Metode inkubasi benih didasarkan pada perkembangan patogen. Meski metode inkubasi akan memakan waktu yang lebih lama, namun hasilnya jauh lebih baik daripada pemeriksaan tanpa inkubasi.
Pengamatan terhadap benih setelah waktu inkubasi yang ditentukan, dapat dilakukan dengan metode sebagai berikut:
Metode kertas blotter/kertas saring/Kertas serap
Kertas ini digunakan untuk menumbuhkan patogen pada benih. Setelah waktu inkubasi selesai (5-7 hari), dilakukan pengamatan secara makroskopik terhadap karakteristik patogen yang tumbuh, yaitu dengan melihat bentuk dan warna koloni cendawan/bakteri yang tumbuh dari benih tersebut. Pemeriksaan jamur dengan metode ini paling banyak digunakan karena mudah dilaksanakan dengan biaya yang relatif lebih murah. Jamur yang terbawa benih hampir semuanya dapat diuji dengan metode ini, termasuk Alternaria spp, Botrytis spp, Colletotrichum spp, Fusarium spp, Phoma spp dan lain-lain.
Metode agar
Pada dasarnya metode ini sama dengan metode kertas blotter, hanya medianya yang berbeda, yaitu dengan menggunakan agar steril, yaitu media PDA (Potato Dextrose Agar) Setelah waktu inkubasi selesai (5-7 hari), dilakukan pengamatan secara makroskopik terhadap karakteristik patogen yang tumbuh, yaitu dengan melihat bentuk dan warna koloni cendawan/bakteri yang tumbuh dari benih tersebut. Dibanding metode kertas blotter, metode ini memberikan kondisi yang lebih memadai untuk tumbuhnya spora, tetapi memakan biaya yang lebih banyak serta cara pengerjaan yang harus lebih hati-hati.
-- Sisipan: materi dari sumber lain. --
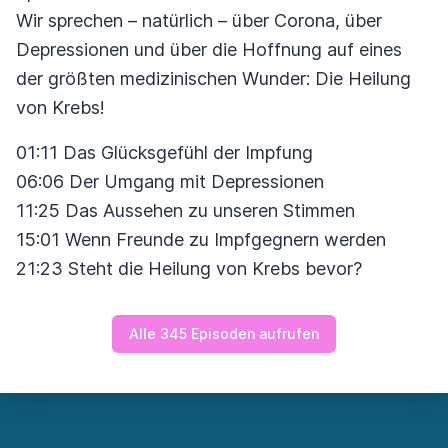
Wir sprechen – natürlich – über Corona, über
Depressionen und über die Hoffnung auf eines
der größten medizinischen Wunder: Die Heilung
von Krebs!
01:11 Das Glücksgefühl der Impfung
06:06 Der Umgang mit Depressionen
11:25 Das Aussehen zu unseren Stimmen
15:01 Wenn Freunde zu Impfgegnern werden
21:23 Steht die Heilung von Krebs bevor?
Alle 345 Episoden aufrufen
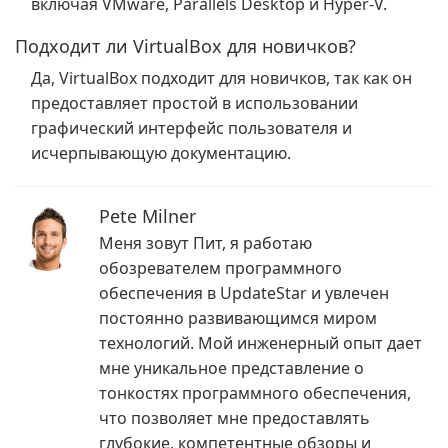
включая VMware, Parallels Desktop и Hyper-V.
Подходит ли VirtualBox для новичков?
Да, VirtualBox подходит для новичков, так как он
предоставляет простой в использовании
графический интерфейс пользователя и
исчерпывающую документацию.
Pete Milner
Меня зовут Пит, я работаю
обозревателем программного
обеспечения в UpdateStar и увлечен
постоянно развивающимся миром
технологий. Мой инженерный опыт дает
мне уникальное представление о
тонкостях программного обеспечения,
что позволяет мне предоставлять
глубокие, компетентные обзоры и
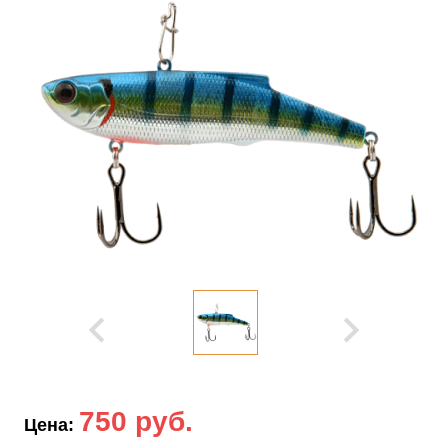
750 руб.
Цена:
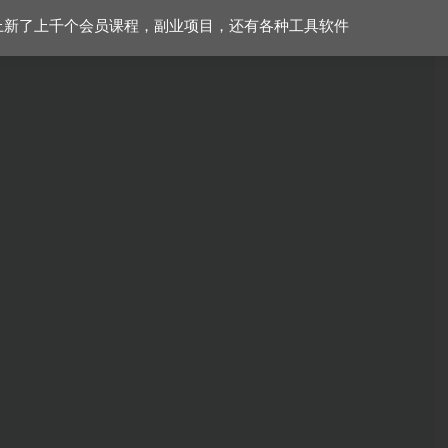
上新了上千个会员课程，副业项目，还有各种工具软件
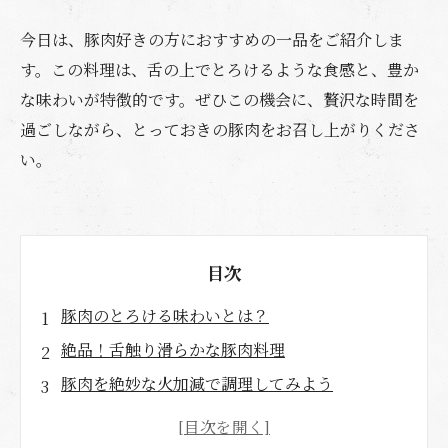
今日は、豚肉好きの方におすすめの一品をご紹介しま
す。この料理は、舌の上でとろけるような食感と、豊か
な味わいが特徴的です。ぜひこの機会に、贅沢な時間を
過ごしながら、とっておきの豚肉をお召し上がりくださ
い。
目次
豚肉のとろける味わいとは？
絶品！舌触り滑らかな豚肉料理
豚肉を絶妙な火加減で調理してみよう
口の中でとろける！豚肉の食感に注目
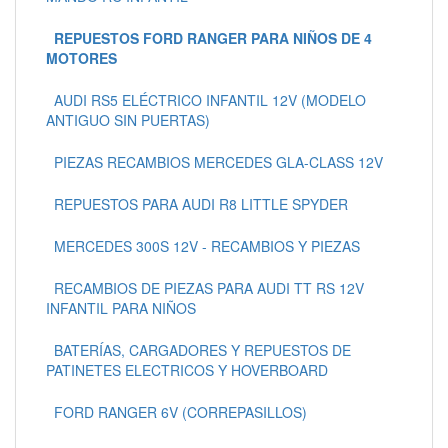
REPUESTOS FORD RANGER PARA NIÑOS DE 4
MOTORES
AUDI RS5 ELÉCTRICO INFANTIL 12V (MODELO
ANTIGUO SIN PUERTAS)
PIEZAS RECAMBIOS MERCEDES GLA-CLASS 12V
REPUESTOS PARA AUDI R8 LITTLE SPYDER
MERCEDES 300S 12V - RECAMBIOS Y PIEZAS
RECAMBIOS DE PIEZAS PARA AUDI TT RS 12V
INFANTIL PARA NIÑOS
BATERÍAS, CARGADORES Y REPUESTOS DE
PATINETES ELECTRICOS Y HOVERBOARD
FORD RANGER 6V (CORREPASILLOS)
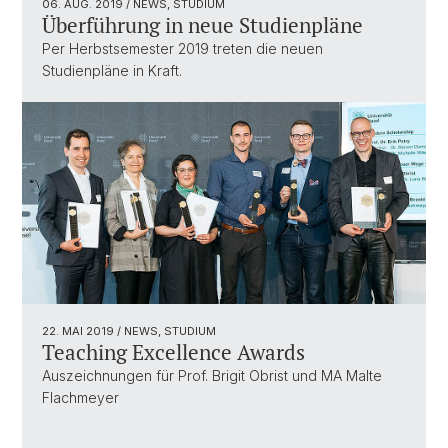
06. AUG. 2019
/ NEWS, STUDIUM
Überführung in neue Studienpläne
Per Herbstsemester 2019 treten die neuen
Studienpläne in Kraft.
22. MAI 2019
/ NEWS, STUDIUM
Teaching Excellence Awards
Auszeichnungen für Prof. Brigit Obrist und MA Malte
Flachmeyer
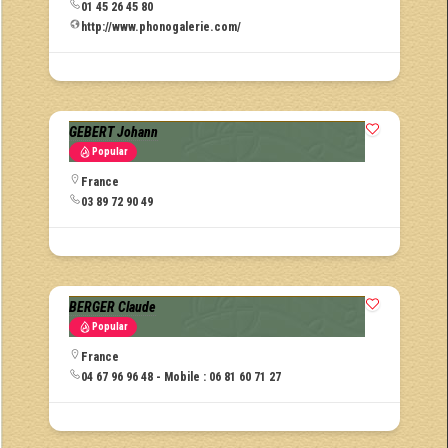
01 45 26 45 80
http://www.phonogalerie.com/
GEBERT Johann
Popular
France
03 89 72 90 49
BERGER Claude
Popular
France
04 67 96 96 48 - Mobile : 06 81 60 71 27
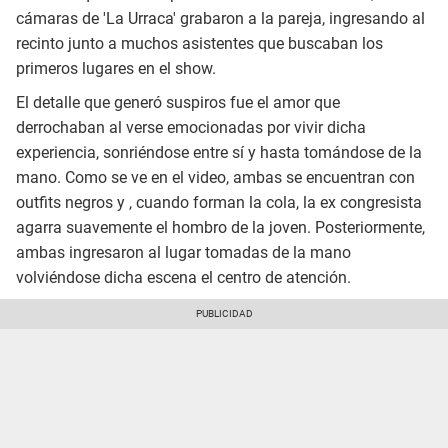
cámaras de 'La Urraca' grabaron a la pareja, ingresando al
recinto junto a muchos asistentes que buscaban los
primeros lugares en el show.
El detalle que generó suspiros fue el amor que
derrochaban al verse emocionadas por vivir dicha
experiencia, sonriéndose entre sí y hasta tomándose de la
mano. Como se ve en el video, ambas se encuentran con
outfits negros y , cuando forman la cola, la ex congresista
agarra suavemente el hombro de la joven. Posteriormente,
ambas ingresaron al lugar tomadas de la mano
volviéndose dicha escena el centro de atención.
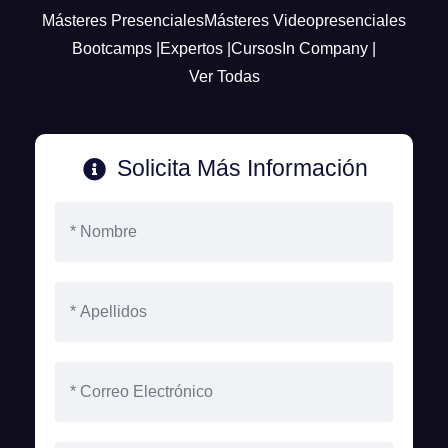
Másteres Presenciales
Másteres Videopresenciales
Bootcamps |
Expertos |
Cursos
In Company |
Ver Todas
Solicita Más Información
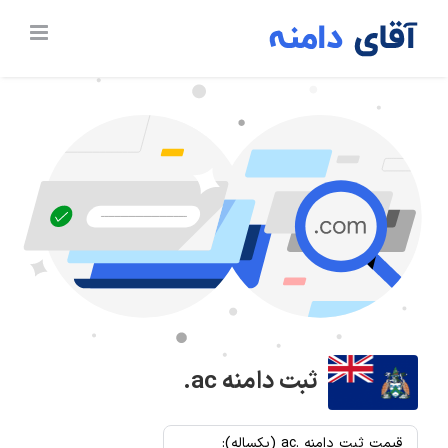
Ski
t
conten
ثبت دامنه
.ac
قیمت ثبت دامنه .ac (یکساله):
Pemeriksaan gejala serangan penyakit pada kecambah/lewat masa kecambah
Pada beberapa patogen terbawa benih atau seed borne, ada yang membutuhkan masa inkubasi yang lama (± 2 minggu), sehingga metode blotter atau agar tidak dapat memberikan gambaran adanya patogen. Untuk hal tersebut digunakan metode lain yaitu dengan melihat gejala serangan pada kecambah. Sebagai medianya digunakan tanah, pasir, atau batu bata, kertas hisap, tissue putih non farfum atau agar air yang sudah disterilisasi. Metode ini mulai diperkenalkan dan dikembangkan sejak tahun 1917 di Jerman oleh Hitner. Metode ini digunakan untuk melihat gejala serangan Fusarium nivale pada gandum dimana adanya cendawan tersebut tidak dapat terlihat pada saat pengujian daya berkecambah. Media yang digunakan adalah batu bata yang dihancurkan sampai berukuran 3-4 mm, lalu batu bata tersebut dibasahi dengan air steril yang cukup hingga tidak memerlukan penyiraman selama masa inkubasi. Suhu yang digunakan untuk merangsang pertumbuhan cendawan tersebut adalah 10-12 derajat C. Dengan menggunakan teknik yang sama dapat pula memeriksa adanya gejala serangan Septoria dan Drechslera pada serealia, tapi suhu yang diperlukan agak lebih tinggi yaitu 20 derajat C.
Pemeriksaan pertumbuhan tanaman atau “Growing on Test”
Metode ini digunakan untuk mengidentifikasi penyakit benih yang sulit diketahui dengan metode kertas atau agar, atau karena memerlukan waktu inkubasi yang lama, sehingga benih harus ditumbuhkan sampai melebihi masa kecambahnya dimana kemudian baru dapat dilihat gejala penyakitnya, misalnya Lettuce mosaic virus atau penyakit karena cendawan seperti Septoria sp, Fusarium sp pada gandum atau kubis. Cara pengujian ini dapat digunakan untuk menguji benih-benih yang berasal dari luar negeri (introduksi). Biasanya benih ditumbuhkan pada media yang steril dan ditumbuhkan pada rumah kaca yang diatur suhu dan kelembabannya.
Pengujian Serologi
Yaitu uji berdasarkan reaksi biokimia, misalnya Elisa Test. Pengujian ini biasanya digunakan di negara-negara yang sudah maju karena peralatan dan bahan yang relatif mahal serta diperlukan analis yang sudah terlatih. Kelebihan pengujian ini cukup sensitif untuk mendeteksi virus, dan hasilnya dapat diperoleh dalam waktu yang singkat.